The need for clients and others to show that they are creating sustainable developments is very strong, but some of them might struggle to define what a sustainable steel construction company should be, or know how to recognise one. The Charter provides them with the ability to do that. Charter member companies will have no problem differentiating themselves from those who think they are sustainable but who cannot prove it.

Fortunately for steel, the sustainability case has always been very strong. Steel has always been reclaimed when possible as it retains a value even when it has reached the end of its designed life, whether framing a building or supporting a bridge. Safety of erection is a big factor in the eyes of sustainability aware clients. Steel’s offsite fabrication enhances the safety case and provides relief to local communities which are subject to far fewer lorry movements and other inconveniences of having construction works undertaken nearby.

The steel sector has not rested on these laurels however and a lot of work is either underway or being planned that will ensure that the answers are always ready to the increasingly rigorous questions being asked by an environmentally aware world. One of those questions will increasingly be ‘Are you signed up to the Steel Construction Sustainability Charter?’
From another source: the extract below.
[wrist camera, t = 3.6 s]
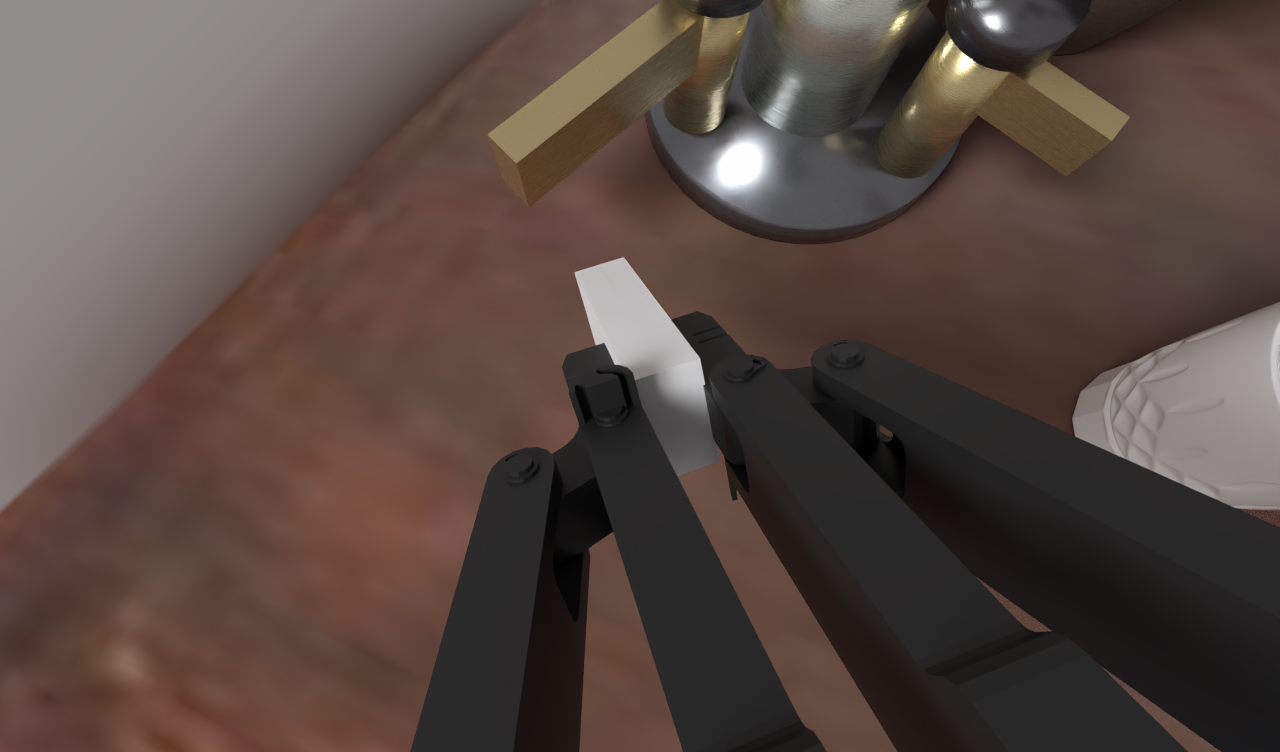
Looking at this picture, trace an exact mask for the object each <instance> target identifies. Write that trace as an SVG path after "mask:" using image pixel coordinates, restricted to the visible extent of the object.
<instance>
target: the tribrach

Further record output forecast

Record output was reported at the BCSA’s annual lunch by President Donal McCormack (see News). The really good news was that he was able to forecast more records for the next two years at least, and that is before any Olympic games effect is felt. Market share is at an all time high in key sectors and there are more gains to come.

Against the background of continuing strong demand for construction materials worldwide it is no surprise then that Corus has announced price increases for structural sections to take effect from October. How will this affect the competitive situation?

The answer from recent experience has to be very little at worst and probably not at all. In fact, with energy prices and other costs of production rising at such fast rates as we have seen recently, other construction materials might see their prices rise even more. Forthcoming research commissioned by Corus will show the competitive argument in favour of steel as strong as ever.

It is an unfortunate fact of commercial life that raw material, energy, transport and other costs are rising worldwide so steel price rises are unavoidable. The facts in favour of using steel as opposed to other materials are as undeniably sound as ever – no ‘silly season’ advertisements from rivals can alter those facts.